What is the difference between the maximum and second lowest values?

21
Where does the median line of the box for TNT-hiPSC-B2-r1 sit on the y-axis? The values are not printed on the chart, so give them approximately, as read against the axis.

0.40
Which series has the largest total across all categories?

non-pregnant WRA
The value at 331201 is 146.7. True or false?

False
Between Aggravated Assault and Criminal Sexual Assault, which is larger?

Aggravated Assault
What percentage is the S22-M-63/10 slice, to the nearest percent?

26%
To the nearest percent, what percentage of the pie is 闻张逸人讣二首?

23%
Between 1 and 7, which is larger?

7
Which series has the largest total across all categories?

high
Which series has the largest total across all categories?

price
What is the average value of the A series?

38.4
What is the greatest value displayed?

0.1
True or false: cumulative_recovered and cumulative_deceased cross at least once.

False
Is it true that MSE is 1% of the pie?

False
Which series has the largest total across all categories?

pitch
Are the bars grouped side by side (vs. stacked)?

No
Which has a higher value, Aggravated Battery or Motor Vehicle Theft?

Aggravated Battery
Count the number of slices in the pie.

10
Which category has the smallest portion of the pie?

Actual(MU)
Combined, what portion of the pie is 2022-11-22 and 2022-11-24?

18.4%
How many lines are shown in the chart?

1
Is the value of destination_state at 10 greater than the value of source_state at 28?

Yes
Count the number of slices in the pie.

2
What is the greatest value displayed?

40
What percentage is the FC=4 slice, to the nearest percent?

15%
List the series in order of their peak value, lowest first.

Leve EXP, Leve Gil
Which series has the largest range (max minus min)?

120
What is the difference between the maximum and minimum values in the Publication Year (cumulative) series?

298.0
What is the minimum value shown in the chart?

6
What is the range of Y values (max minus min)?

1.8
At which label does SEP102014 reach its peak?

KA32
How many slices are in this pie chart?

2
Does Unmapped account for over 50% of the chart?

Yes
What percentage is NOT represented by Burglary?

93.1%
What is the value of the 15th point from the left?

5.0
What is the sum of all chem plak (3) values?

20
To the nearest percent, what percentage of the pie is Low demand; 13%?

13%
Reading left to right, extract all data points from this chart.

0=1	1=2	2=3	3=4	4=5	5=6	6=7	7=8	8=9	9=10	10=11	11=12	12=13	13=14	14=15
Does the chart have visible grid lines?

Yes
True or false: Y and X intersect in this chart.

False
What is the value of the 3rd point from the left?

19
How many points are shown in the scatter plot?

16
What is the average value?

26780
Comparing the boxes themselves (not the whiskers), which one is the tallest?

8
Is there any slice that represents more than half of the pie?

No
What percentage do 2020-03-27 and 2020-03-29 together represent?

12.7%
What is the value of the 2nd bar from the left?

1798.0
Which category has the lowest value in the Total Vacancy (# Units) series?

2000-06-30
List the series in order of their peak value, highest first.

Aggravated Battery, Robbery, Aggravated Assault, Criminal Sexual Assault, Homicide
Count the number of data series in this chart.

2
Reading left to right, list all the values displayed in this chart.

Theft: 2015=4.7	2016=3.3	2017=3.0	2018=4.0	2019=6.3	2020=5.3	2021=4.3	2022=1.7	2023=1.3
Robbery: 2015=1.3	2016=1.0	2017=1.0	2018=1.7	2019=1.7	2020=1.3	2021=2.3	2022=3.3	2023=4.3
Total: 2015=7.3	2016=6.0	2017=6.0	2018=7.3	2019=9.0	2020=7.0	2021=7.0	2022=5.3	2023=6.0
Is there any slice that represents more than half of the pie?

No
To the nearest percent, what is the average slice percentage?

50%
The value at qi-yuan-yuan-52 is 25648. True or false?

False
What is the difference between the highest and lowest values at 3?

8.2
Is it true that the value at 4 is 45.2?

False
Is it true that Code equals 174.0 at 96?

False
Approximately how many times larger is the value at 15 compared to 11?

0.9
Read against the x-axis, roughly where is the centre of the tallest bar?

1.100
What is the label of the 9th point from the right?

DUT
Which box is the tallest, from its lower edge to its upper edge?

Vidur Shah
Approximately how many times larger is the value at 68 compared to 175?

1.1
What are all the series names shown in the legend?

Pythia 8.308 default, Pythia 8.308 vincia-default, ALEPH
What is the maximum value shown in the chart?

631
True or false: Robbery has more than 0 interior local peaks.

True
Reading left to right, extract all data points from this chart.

* ASSIGNED TASK
Can you reproduce all of the items above line for line, without changing, adding, or dropping a single character?

* FINISHED EXERCISE
What is the difference between the maximum and second lowest values?

21
Where does the median line of the box for TNT-hiPSC-B2-r1 sit on the y-axis? The values are not printed on the chart, so give them approximately, as read against the axis.

0.40
Which series has the largest total across all categories?

non-pregnant WRA
The value at 331201 is 146.7. True or false?

False
Between Aggravated Assault and Criminal Sexual Assault, which is larger?

Aggravated Assault
What percentage is the S22-M-63/10 slice, to the nearest percent?

26%
To the nearest percent, what percentage of the pie is 闻张逸人讣二首?

23%
Between 1 and 7, which is larger?

7
Which series has the largest total across all categories?

high
Which series has the largest total across all categories?

price
What is the average value of the A series?

38.4
What is the greatest value displayed?

0.1
True or false: cumulative_recovered and cumulative_deceased cross at least once.

False
Is it true that MSE is 1% of the pie?

False
Which series has the largest total across all categories?

pitch
Are the bars grouped side by side (vs. stacked)?

No
Which has a higher value, Aggravated Battery or Motor Vehicle Theft?

Aggravated Battery
Count the number of slices in the pie.

10
Which category has the smallest portion of the pie?

Actual(MU)
Combined, what portion of the pie is 2022-11-22 and 2022-11-24?

18.4%
How many lines are shown in the chart?

1
Is the value of destination_state at 10 greater than the value of source_state at 28?

Yes
Count the number of slices in the pie.

2
What is the greatest value displayed?

40
What percentage is the FC=4 slice, to the nearest percent?

15%
List the series in order of their peak value, lowest first.

Leve EXP, Leve Gil
Which series has the largest range (max minus min)?

120
What is the difference between the maximum and minimum values in the Publication Year (cumulative) series?

298.0
What is the minimum value shown in the chart?

6
What is the range of Y values (max minus min)?

1.8
At which label does SEP102014 reach its peak?

KA32
How many slices are in this pie chart?

2
Does Unmapped account for over 50% of the chart?

Yes
What percentage is NOT represented by Burglary?

93.1%
What is the value of the 15th point from the left?

5.0
What is the sum of all chem plak (3) values?

20
To the nearest percent, what percentage of the pie is Low demand; 13%?

13%
Reading left to right, extract all data points from this chart.

0=1	1=2	2=3	3=4	4=5	5=6	6=7	7=8	8=9	9=10	10=11	11=12	12=13	13=14	14=15
Does the chart have visible grid lines?

Yes
True or false: Y and X intersect in this chart.

False
What is the value of the 3rd point from the left?

19
How many points are shown in the scatter plot?

16
What is the average value?

26780
Comparing the boxes themselves (not the whiskers), which one is the tallest?

8
Is there any slice that represents more than half of the pie?

No
What percentage do 2020-03-27 and 2020-03-29 together represent?

12.7%
What is the value of the 2nd bar from the left?

1798.0
Which category has the lowest value in the Total Vacancy (# Units) series?

2000-06-30
List the series in order of their peak value, highest first.

Aggravated Battery, Robbery, Aggravated Assault, Criminal Sexual Assault, Homicide
Count the number of data series in this chart.

2
Reading left to right, list all the values displayed in this chart.

Theft: 2015=4.7	2016=3.3	2017=3.0	2018=4.0	2019=6.3	2020=5.3	2021=4.3	2022=1.7	2023=1.3
Robbery: 2015=1.3	2016=1.0	2017=1.0	2018=1.7	2019=1.7	2020=1.3	2021=2.3	2022=3.3	2023=4.3
Total: 2015=7.3	2016=6.0	2017=6.0	2018=7.3	2019=9.0	2020=7.0	2021=7.0	2022=5.3	2023=6.0
Is there any slice that represents more than half of the pie?

No
To the nearest percent, what is the average slice percentage?

50%
The value at qi-yuan-yuan-52 is 25648. True or false?

False
What is the difference between the highest and lowest values at 3?

8.2
Is it true that the value at 4 is 45.2?

False
Is it true that Code equals 174.0 at 96?

False
Approximately how many times larger is the value at 15 compared to 11?

0.9
Read against the x-axis, roughly where is the centre of the tallest bar?

1.100
What is the label of the 9th point from the right?

DUT
Which box is the tallest, from its lower edge to its upper edge?

Vidur Shah
Approximately how many times larger is the value at 68 compared to 175?

1.1
What are all the series names shown in the legend?

Pythia 8.308 default, Pythia 8.308 vincia-default, ALEPH
What is the maximum value shown in the chart?

631
True or false: Robbery has more than 0 interior local peaks.

True
Reading left to right, extract all data points from this chart.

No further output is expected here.